___ Data for processing

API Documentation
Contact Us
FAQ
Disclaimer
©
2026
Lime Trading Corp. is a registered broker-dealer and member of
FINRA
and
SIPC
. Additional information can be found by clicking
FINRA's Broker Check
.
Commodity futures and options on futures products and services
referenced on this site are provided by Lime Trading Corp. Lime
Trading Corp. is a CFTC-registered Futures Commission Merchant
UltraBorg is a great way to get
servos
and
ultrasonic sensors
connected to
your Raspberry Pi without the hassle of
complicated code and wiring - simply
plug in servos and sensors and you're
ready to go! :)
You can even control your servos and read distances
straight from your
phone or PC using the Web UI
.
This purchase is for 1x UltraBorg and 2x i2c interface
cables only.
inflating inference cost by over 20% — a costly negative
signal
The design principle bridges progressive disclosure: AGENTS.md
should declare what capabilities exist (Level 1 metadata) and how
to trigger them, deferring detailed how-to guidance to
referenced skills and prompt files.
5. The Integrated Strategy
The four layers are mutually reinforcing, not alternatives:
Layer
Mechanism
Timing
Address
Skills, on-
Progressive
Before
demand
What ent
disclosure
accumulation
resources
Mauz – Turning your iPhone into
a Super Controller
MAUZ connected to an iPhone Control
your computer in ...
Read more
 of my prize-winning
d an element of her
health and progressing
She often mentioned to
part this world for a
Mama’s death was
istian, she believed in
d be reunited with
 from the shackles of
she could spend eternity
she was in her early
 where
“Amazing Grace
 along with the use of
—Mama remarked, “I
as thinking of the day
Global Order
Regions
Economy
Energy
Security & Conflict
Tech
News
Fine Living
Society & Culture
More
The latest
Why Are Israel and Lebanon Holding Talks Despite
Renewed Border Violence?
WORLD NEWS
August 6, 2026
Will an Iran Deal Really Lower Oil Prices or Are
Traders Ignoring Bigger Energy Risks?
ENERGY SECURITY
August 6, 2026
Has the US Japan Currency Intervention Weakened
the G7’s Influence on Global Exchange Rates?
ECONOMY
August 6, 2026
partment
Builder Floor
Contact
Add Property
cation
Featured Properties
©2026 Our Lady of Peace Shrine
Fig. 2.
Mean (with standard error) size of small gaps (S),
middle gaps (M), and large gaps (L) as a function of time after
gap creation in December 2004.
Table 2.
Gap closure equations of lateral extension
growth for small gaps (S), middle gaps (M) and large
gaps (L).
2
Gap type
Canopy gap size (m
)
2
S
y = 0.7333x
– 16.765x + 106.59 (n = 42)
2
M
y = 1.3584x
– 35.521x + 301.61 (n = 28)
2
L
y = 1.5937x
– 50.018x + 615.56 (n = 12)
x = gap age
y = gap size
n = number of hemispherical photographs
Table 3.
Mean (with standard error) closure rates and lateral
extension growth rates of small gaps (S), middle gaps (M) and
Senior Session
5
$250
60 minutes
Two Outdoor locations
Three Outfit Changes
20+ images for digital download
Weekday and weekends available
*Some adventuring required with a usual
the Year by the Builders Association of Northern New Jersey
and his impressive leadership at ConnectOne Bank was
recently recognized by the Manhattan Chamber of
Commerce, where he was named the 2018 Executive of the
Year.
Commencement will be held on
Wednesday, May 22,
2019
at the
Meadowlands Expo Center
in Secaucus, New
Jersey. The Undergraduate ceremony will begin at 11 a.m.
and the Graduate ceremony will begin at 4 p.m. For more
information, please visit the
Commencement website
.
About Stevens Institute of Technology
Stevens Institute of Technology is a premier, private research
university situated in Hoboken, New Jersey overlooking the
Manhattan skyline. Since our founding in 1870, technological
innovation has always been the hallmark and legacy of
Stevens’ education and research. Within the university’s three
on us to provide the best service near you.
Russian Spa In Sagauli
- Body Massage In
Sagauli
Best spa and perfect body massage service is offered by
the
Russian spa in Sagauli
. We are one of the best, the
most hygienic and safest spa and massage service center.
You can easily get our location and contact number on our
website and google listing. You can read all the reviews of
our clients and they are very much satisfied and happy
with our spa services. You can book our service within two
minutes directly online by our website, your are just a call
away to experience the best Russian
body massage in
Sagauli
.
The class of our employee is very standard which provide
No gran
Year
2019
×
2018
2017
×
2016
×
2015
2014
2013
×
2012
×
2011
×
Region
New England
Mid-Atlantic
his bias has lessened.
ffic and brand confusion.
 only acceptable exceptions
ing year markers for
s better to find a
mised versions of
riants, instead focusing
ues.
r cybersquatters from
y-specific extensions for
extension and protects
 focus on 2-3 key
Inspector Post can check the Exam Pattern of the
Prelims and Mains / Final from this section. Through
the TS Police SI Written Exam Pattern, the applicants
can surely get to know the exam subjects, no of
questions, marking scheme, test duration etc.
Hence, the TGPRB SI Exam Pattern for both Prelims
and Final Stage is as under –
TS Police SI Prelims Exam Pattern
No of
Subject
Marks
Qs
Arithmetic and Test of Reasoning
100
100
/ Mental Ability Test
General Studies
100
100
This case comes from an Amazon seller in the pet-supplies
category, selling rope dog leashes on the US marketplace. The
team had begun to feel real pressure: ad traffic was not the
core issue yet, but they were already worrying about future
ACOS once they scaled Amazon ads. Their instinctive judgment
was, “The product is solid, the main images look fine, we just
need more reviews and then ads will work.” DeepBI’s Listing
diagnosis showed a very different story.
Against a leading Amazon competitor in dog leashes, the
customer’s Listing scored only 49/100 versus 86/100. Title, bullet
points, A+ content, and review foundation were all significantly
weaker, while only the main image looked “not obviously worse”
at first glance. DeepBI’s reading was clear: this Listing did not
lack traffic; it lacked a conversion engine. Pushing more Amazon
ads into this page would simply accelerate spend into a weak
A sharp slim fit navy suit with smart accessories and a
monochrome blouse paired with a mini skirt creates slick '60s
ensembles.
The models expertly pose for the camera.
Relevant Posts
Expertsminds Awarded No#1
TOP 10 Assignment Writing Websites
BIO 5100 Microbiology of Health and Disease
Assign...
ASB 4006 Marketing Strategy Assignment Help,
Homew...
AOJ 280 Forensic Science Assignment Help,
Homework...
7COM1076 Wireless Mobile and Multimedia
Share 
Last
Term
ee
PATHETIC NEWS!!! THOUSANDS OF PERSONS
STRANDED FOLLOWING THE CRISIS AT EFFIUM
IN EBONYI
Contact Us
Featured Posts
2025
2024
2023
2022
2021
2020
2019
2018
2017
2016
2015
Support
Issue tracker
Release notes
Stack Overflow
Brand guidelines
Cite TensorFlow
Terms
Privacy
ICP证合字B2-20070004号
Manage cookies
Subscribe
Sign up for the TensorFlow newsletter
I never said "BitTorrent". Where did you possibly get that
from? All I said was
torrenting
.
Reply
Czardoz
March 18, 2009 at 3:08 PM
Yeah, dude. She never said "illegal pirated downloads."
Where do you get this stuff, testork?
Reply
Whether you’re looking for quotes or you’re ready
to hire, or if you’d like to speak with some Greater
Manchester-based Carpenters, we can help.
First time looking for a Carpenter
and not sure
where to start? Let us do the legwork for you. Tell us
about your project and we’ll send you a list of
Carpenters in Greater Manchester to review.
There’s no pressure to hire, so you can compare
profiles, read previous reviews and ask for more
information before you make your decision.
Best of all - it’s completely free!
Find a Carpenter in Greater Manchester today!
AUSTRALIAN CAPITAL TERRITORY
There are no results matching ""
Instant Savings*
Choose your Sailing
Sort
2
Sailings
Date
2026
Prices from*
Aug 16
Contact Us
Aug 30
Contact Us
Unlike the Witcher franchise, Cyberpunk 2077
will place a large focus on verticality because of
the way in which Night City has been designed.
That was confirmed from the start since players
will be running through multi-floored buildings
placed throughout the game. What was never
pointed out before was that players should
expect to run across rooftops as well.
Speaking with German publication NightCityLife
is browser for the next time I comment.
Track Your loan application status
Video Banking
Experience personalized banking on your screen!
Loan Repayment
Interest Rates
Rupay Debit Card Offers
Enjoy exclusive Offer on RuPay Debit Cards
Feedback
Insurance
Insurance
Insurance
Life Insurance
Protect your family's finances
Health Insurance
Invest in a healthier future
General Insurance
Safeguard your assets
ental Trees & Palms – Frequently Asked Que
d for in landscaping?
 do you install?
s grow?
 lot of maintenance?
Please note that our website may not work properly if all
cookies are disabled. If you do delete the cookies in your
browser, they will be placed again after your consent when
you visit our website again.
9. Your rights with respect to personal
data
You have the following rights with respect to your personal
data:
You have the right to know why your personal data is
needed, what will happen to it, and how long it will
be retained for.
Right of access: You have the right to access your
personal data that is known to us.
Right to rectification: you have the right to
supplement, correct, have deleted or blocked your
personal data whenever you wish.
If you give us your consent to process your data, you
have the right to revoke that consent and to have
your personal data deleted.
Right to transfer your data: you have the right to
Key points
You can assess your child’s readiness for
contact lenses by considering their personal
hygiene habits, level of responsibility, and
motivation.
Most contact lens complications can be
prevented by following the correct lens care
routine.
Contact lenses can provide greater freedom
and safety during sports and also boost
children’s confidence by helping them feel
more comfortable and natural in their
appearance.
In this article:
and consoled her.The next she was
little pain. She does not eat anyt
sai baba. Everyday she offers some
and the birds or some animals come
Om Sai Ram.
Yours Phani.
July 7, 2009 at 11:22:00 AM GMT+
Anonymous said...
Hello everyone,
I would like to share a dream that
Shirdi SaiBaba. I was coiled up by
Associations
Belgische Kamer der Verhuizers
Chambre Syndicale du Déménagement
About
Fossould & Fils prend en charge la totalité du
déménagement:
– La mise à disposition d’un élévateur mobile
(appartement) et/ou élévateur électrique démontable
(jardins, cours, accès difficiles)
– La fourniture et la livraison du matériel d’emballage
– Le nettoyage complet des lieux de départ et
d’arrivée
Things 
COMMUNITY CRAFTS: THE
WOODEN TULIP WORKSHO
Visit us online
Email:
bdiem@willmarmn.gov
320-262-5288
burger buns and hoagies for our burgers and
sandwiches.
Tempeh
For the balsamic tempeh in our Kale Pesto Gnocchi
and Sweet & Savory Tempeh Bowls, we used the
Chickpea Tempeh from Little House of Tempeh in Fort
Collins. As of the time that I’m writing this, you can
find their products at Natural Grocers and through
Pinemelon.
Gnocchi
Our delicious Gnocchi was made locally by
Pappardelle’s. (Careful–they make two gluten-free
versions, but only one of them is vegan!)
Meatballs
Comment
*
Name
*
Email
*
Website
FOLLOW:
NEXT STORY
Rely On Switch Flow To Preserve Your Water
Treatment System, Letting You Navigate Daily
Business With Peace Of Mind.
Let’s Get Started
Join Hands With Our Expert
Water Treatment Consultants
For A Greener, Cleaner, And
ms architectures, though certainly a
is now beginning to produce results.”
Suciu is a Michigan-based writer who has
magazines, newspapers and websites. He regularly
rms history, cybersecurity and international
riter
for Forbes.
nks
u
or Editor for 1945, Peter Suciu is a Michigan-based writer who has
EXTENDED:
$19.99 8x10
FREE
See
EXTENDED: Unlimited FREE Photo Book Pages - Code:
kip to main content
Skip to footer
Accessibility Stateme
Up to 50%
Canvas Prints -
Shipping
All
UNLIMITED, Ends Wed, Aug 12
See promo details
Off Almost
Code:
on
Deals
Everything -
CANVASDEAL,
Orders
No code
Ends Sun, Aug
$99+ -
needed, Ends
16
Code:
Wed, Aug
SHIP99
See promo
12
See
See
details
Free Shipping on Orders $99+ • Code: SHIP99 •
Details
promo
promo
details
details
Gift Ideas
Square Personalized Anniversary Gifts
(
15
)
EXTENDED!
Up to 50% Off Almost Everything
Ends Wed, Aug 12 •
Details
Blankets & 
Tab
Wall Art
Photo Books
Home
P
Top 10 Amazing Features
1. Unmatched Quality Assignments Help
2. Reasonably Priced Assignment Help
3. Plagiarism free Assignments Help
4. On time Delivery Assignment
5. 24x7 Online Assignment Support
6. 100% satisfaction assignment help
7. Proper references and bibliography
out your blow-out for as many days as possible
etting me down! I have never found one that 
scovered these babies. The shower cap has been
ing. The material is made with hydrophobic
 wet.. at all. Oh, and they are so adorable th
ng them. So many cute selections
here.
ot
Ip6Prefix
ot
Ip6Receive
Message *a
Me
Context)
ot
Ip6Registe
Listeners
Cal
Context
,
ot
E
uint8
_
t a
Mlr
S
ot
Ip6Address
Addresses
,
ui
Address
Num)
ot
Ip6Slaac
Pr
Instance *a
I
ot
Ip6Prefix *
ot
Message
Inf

______

**Description of the task**
Turn the lines from the start of the items through the line that contains "Mean (with standard error) size" into a numbered list, leaving out any blank lines.

**Solution to the exercise**
1. API Documentation
2. Contact Us
3. FAQ
4. Disclaimer
5. ©
6. 2026
7. Lime Trading Corp. is a registered broker-dealer and member of
8. FINRA
9. and
10. SIPC
11. . Additional information can be found by clicking
12. FINRA's Broker Check
13. .
14. Commodity futures and options on futures products and services
15. referenced on this site are provided by Lime Trading Corp. Lime
16. Trading Corp. is a CFTC-registered Futures Commission Merchant
17. UltraBorg is a great way to get
18. servos
19. and
20. ultrasonic sensors
21. connected to
22. your Raspberry Pi without the hassle of
23. complicated code and wiring - simply
24. plug in servos and sensors and you're
25. ready to go! :)
26. You can even control your servos and read distances
27. straight from your
28. phone or PC using the Web UI
29. .
30. This purchase is for 1x UltraBorg and 2x i2c interface
31. cables only.
32. inflating inference cost by over 20% — a costly negative
33. signal
34. The design principle bridges progressive disclosure: AGENTS.md
35. should declare what capabilities exist (Level 1 metadata) and how
36. to trigger them, deferring detailed how-to guidance to
37. referenced skills and prompt files.
38. 5. The Integrated Strategy
39. The four layers are mutually reinforcing, not alternatives:
40. Layer
41. Mechanism
42. Timing
43. Address
44. Skills, on-
45. Progressive
46. Before
47. demand
48. What ent
49. disclosure
50. accumulation
51. resources
52. Mauz – Turning your iPhone into
53. a Super Controller
54. MAUZ connected to an iPhone Control
55. your computer in ...
56. Read more
57.  of my prize-winning
58. d an element of her
59. health and progressing
60. She often mentioned to
61. part this world for a
62. Mama’s death was
63. istian, she believed in
64. d be reunited with
65.  from the shackles of
66. she could spend eternity
67. she was in her early
68.  where
69. “Amazing Grace
70.  along with the use of
71. —Mama remarked, “I
72. as thinking of the day
73. Global Order
74. Regions
75. Economy
76. Energy
77. Security & Conflict
78. Tech
79. News
80. Fine Living
81. Society & Culture
82. More
83. The latest
84. Why Are Israel and Lebanon Holding Talks Despite
85. Renewed Border Violence?
86. WORLD NEWS
87. August 6, 2026
88. Will an Iran Deal Really Lower Oil Prices or Are
89. Traders Ignoring Bigger Energy Risks?
90. ENERGY SECURITY
91. August 6, 2026
92. Has the US Japan Currency Intervention Weakened
93. the G7’s Influence on Global Exchange Rates?
94. ECONOMY
95. August 6, 2026
96. partment
97. Builder Floor
98. Contact
99. Add Property
100. cation
101. Featured Properties
102. ©2026 Our Lady of Peace Shrine
103. Fig. 2.
104. Mean (with standard error) size of small gaps (S),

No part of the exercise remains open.